2020 sees the world becoming more and more acquainted with mental health issues being both the cause and / or the result of people not feeling well with sometimes dire consequences.
One example is the Takotsubo Syndrome where acute and extreme stress leads to heart failure. It is also known as takotsubo cardiomyopathy, broken heart syndrome, acute stress induced cardiomyopathy, and apical ballooning.
The heart muscle becomes suddenly weakened or ‘stunned’ and the left ventricle, one of the heart’s chambers, changes shape. This affects the heart’s ability to pump blood.
The medical fraternity is starting to accept that the root of various physical illnesses can lie in traumatic experiences in the past, sometimes as far as the womb.

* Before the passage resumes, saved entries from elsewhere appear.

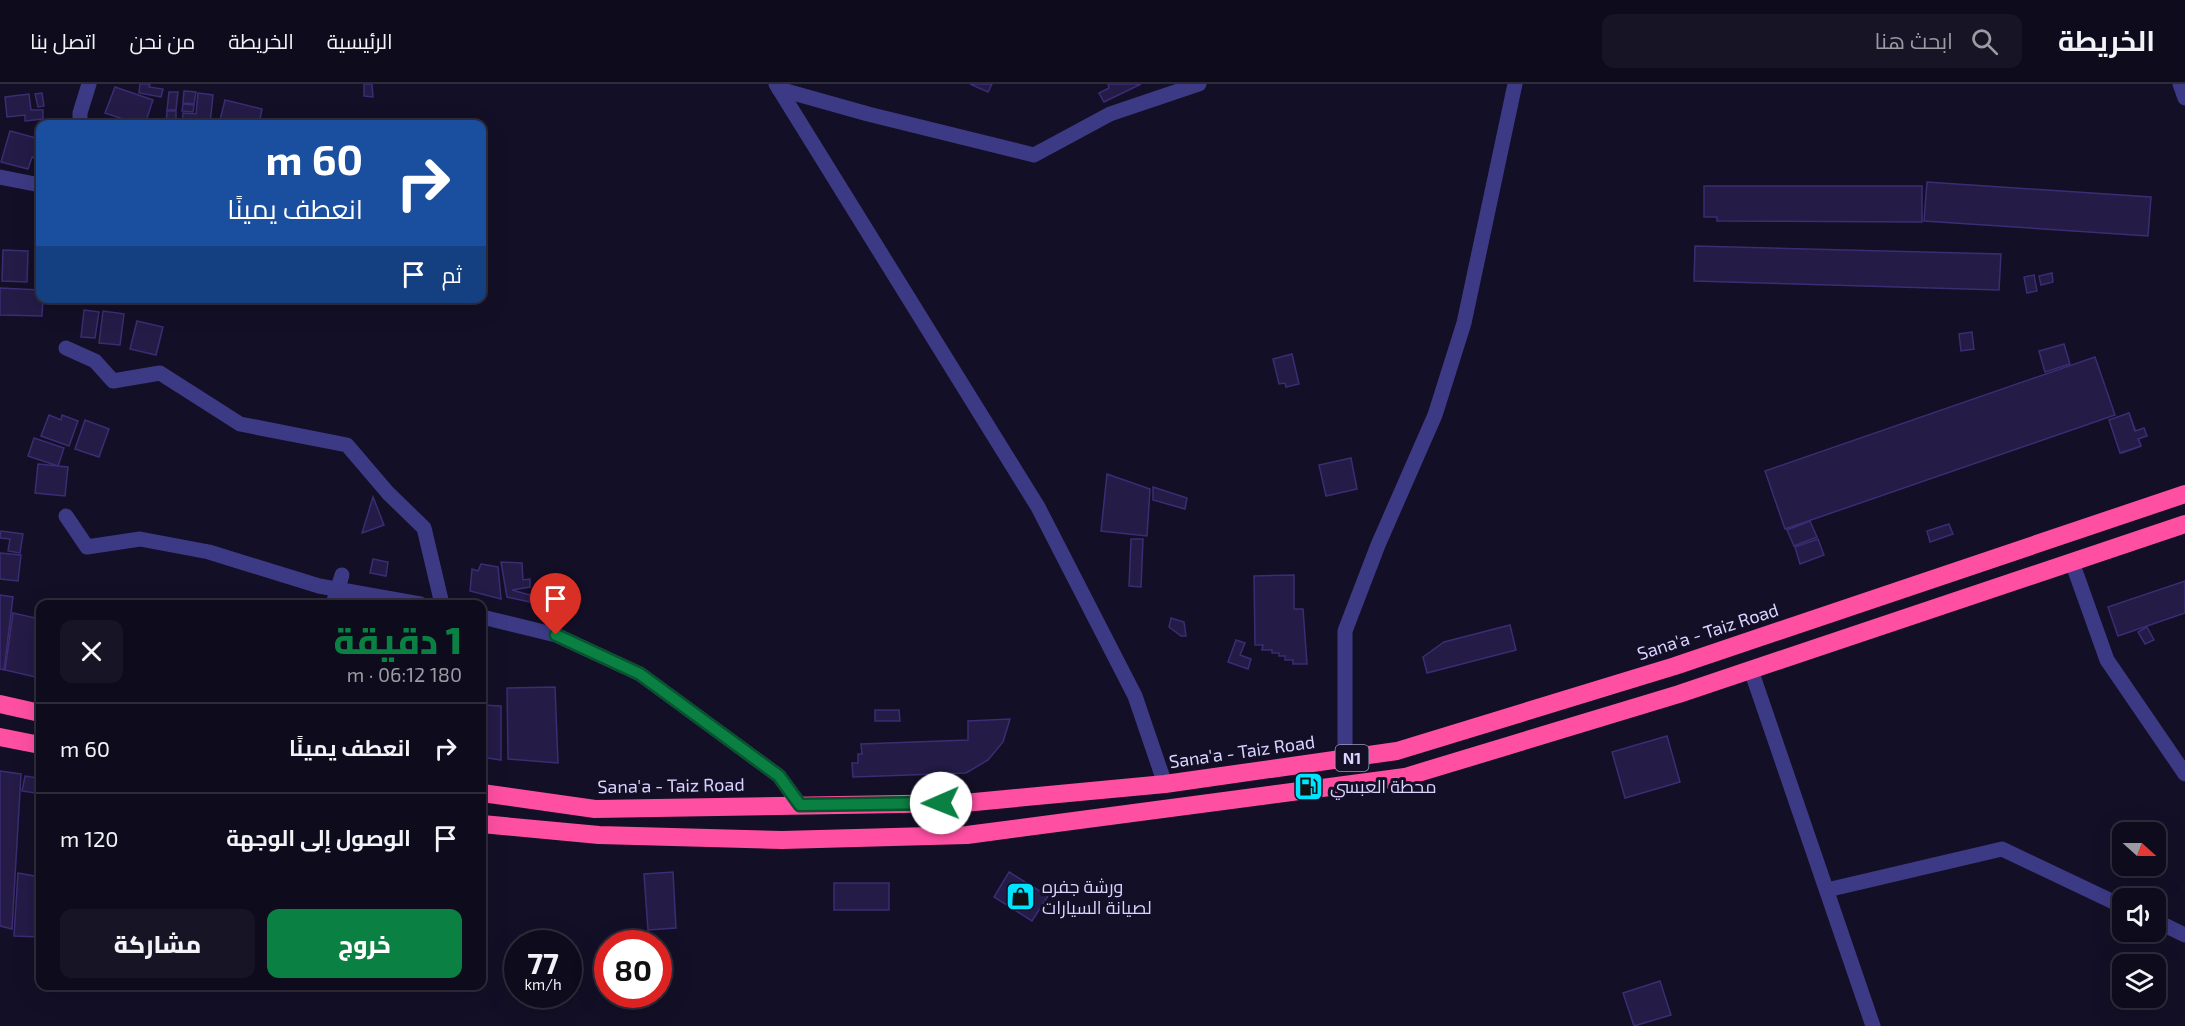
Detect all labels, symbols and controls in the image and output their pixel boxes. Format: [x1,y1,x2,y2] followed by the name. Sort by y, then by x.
[1602,14,2022,68] search box
[2058,23,2155,57] text: الخريطة
[1968,25,2001,58] icon: search
[1875,27,1953,53] text: ابحث هنا
[30,28,97,53] text: اتصل بنا
[130,28,195,53] text: من نحن
[228,28,294,53] text: الخريطة
[327,28,393,53] text: الرئيسية
[266,133,363,183] text: 60 m
[384,144,462,222] icon: right
[227,192,363,224] text: انعطف يمينًا
[397,258,430,291] icon: arrive
[442,261,462,287] text: ثم
[530,573,581,635] pin
[539,582,572,615] icon: arrive
[1634,598,1781,664] street label: Sana'a - Taiz Road
[334,618,462,661] text: 1 دقيقة
[60,620,123,683] button: close
[347,662,462,686] text: 180 m · 06:12
[1167,730,1316,772] street label: Sana'a - Taiz Road
[429,732,462,765] icon: right
[289,734,411,760] text: انعطف يمينًا
[60,735,110,761] text: 60 m
[1336,745,1368,771] road number: N1
[909,771,973,835] position arrow
[1293,771,1325,803] fuel station icon: محطة العبسي
[597,773,745,797] street label: Sana'a - Taiz Road
[1330,775,1437,800] place label: محطة العبسي
[429,822,462,855] icon: arrive
[2112,822,2166,876] north arrow
[2112,822,2166,1008] map controls
[226,824,411,850] text: الوصول إلى الوجهة
[60,825,119,851] text: 120 m
[1042,875,1152,919] place label: ورشة جفره لصيانة السيارات
[1005,881,1037,913] shop icon: ورشة جفره لصيانة السيارات
[2112,888,2166,942] button: sound
[60,909,255,978] button: مشاركة
[267,909,462,978] button: خروج
[594,930,672,1008] speed limit sign: 80
[527,944,559,980] text: 77
[2112,954,2166,1008] button: layers
[524,975,562,993] text: km/h

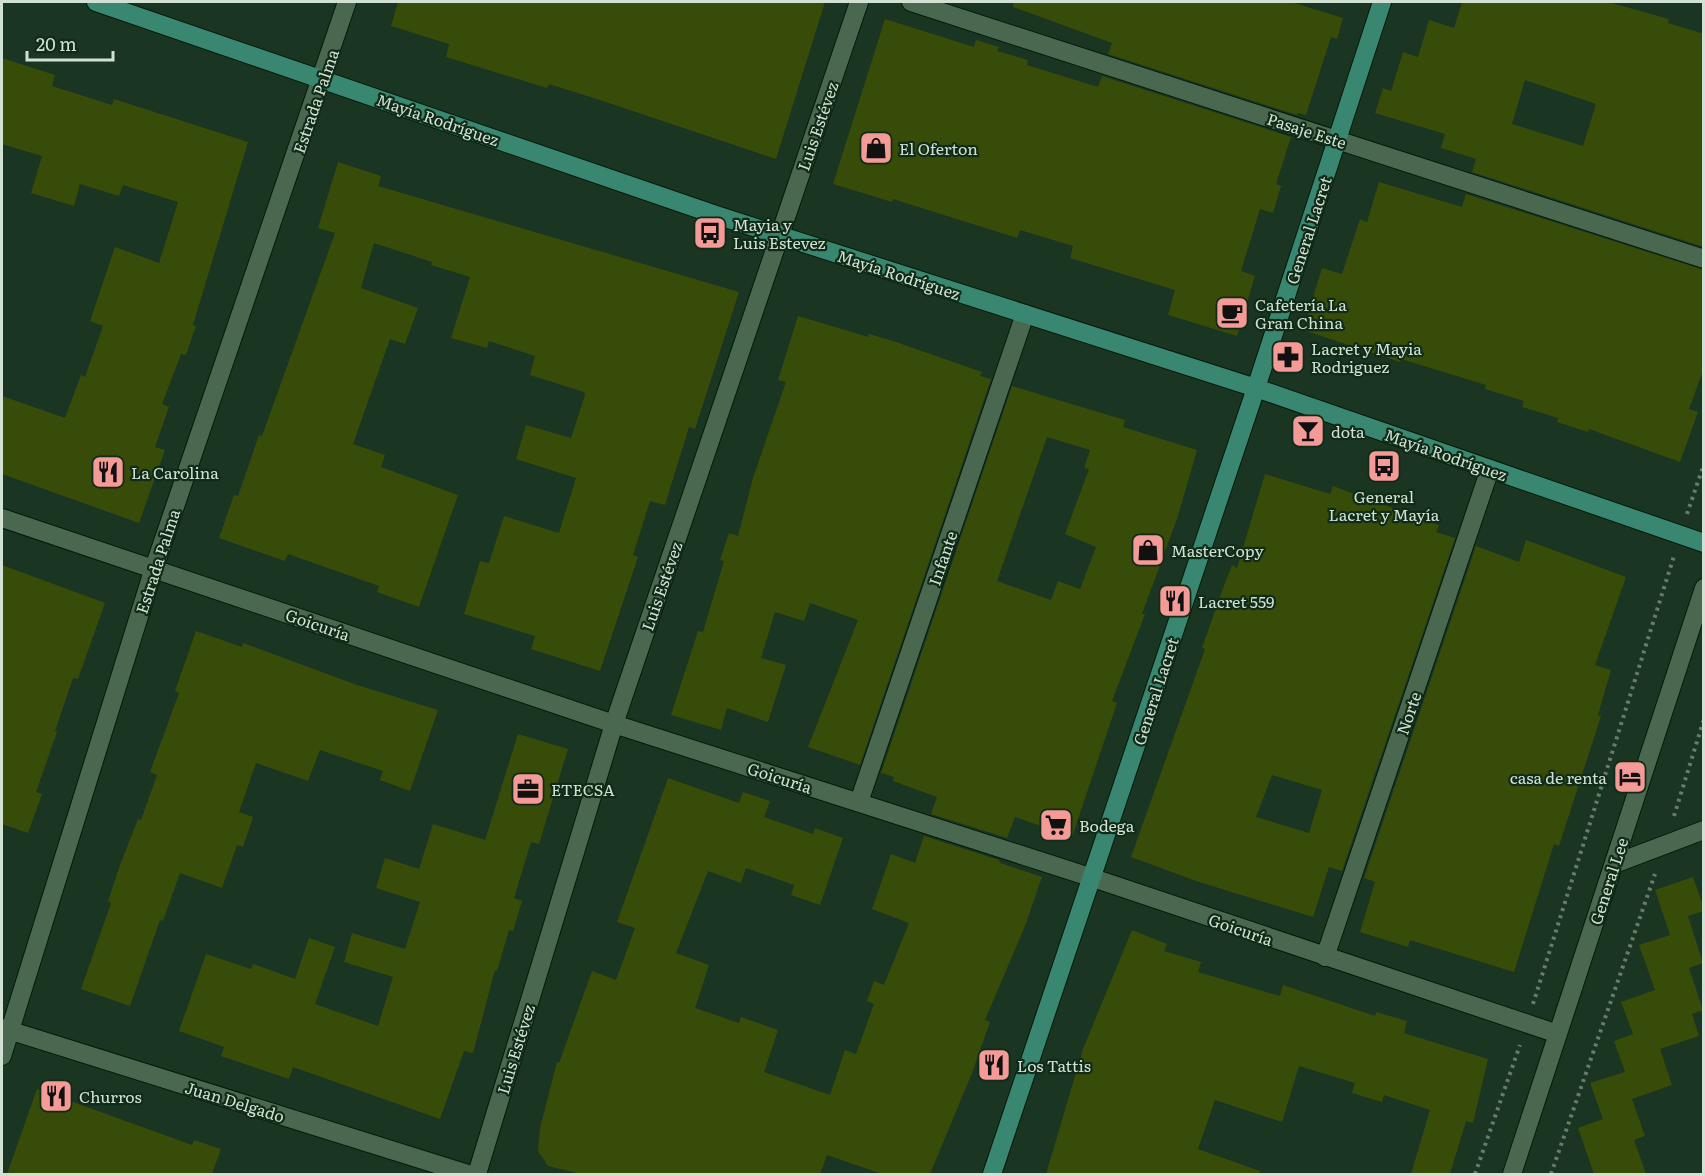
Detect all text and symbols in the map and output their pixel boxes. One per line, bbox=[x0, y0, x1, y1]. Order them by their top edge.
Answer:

Indeed when speaking with psychotherapist experts in the field, one may safely assume that these traumatic experiences are being stored in the physique memory to, at some stage later in life, manifest either mental or physical distress and problems.
Dutch psychiatrist and pioneering PTSD researcher Bessel van der Kolk writes in his book The Body Keeps the Score that so many people with histories of trauma and neglect, experience extreme disconnection from the body and how painful experiences impact the development of mind and brain.
This highlights that mental health and associated mental skills become quite relevant and important when it comes to Continuous Medical Education. Not only from the patient’s perspective but also from that of the medical professional.
Covid 19 certainly has brought mental health to the forefront to become a major consideration in all our plans and efforts.